■ Exercise brief: Print the records below exactly, with no pictures.

#####

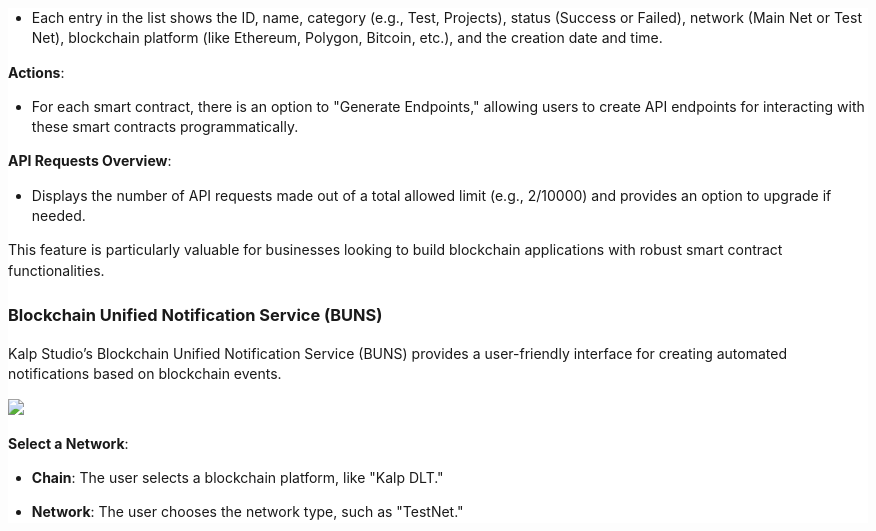   

  

- Each entry in the list shows the ID, name, category (e.g., Test, Projects), status (Success or Failed), network (Main Net or Test Net), blockchain platform (like Ethereum, Polygon, Bitcoin, etc.), and the creation date and time.

  

  

**Actions**:

  

  

- For each smart contract, there is an option to "Generate Endpoints," allowing users to create API endpoints for interacting with these smart contracts programmatically.

  

  

**API Requests Overview**:

  

  

- Displays the number of API requests made out of a total allowed limit (e.g., 2/10000) and provides an option to upgrade if needed.

  

  

This feature is particularly valuable for businesses looking to build blockchain applications with robust smart contract functionalities.

  

  

### Blockchain Unified Notification Service (BUNS)

  

  

Kalp Studio’s Blockchain Unified Notification Service (BUNS) provides a user-friendly interface for creating automated notifications based on blockchain events.

  

  

![](https://docs.kalp.studio/~gitbook/image?url=https%3A%2F%2F1148605496-files.gitbook.io%2F%7E%2Ffiles%2Fv0%2Fb%2Fgitbook-x-prod.appspot.com%2Fo%2Fspaces%252F4gkv2XhY4CmWY6Vp0djW%252Fuploads%252FtPVLjp6YPkMYUjHDxNje%252Fimage.png%3Falt%3Dmedia%26token%3D186a98f1-982e-4503-b48b-861e10800e5d&width=768&dpr=4&quality=100&sign=8abb4f61&sv=1)

  

**Select a Network**:

  

  

-  **Chain**: The user selects a blockchain platform, like "Kalp DLT."

  

-  **Network**: The user chooses the network type, such as "TestNet."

#####

■ Answer space:
- Each entry in the list shows the ID, name, category (e.g., Test, Projects), status (Success or Failed), network (Main Net or Test Net), blockchain platform (like Ethereum, Polygon, Bitcoin, etc.), and the creation date and time.

  

  

**Actions**:

  

  

- For each smart contract, there is an option to "Generate Endpoints," allowing users to create API endpoints for interacting with these smart contracts programmatically.

  

  

**API Requests Overview**:

  

  

- Displays the number of API requests made out of a total allowed limit (e.g., 2/10000) and provides an option to upgrade if needed.

  

  

This feature is particularly valuable for businesses looking to build blockchain applications with robust smart contract functionalities.

  

  

### Blockchain Unified Notification Service (BUNS)

  

  

Kalp Studio’s Blockchain Unified Notification Service (BUNS) provides a user-friendly interface for creating automated notifications based on blockchain events.

  

  

![](https://docs.kalp.studio/~gitbook/image?url=https%3A%2F%2F1148605496-files.gitbook.io%2F%7E%2Ffiles%2Fv0%2Fb%2Fgitbook-x-prod.appspot.com%2Fo%2Fspaces%252F4gkv2XhY4CmWY6Vp0djW%252Fuploads%252FtPVLjp6YPkMYUjHDxNje%252Fimage.png%3Falt%3Dmedia%26token%3D186a98f1-982e-4503-b48b-861e10800e5d&width=768&dpr=4&quality=100&sign=8abb4f61&sv=1)

  

**Select a Network**:

  

  

-  **Chain**: The user selects a blockchain platform, like "Kalp DLT."

  

-  **Network**: The user chooses the network type, such as "TestNet."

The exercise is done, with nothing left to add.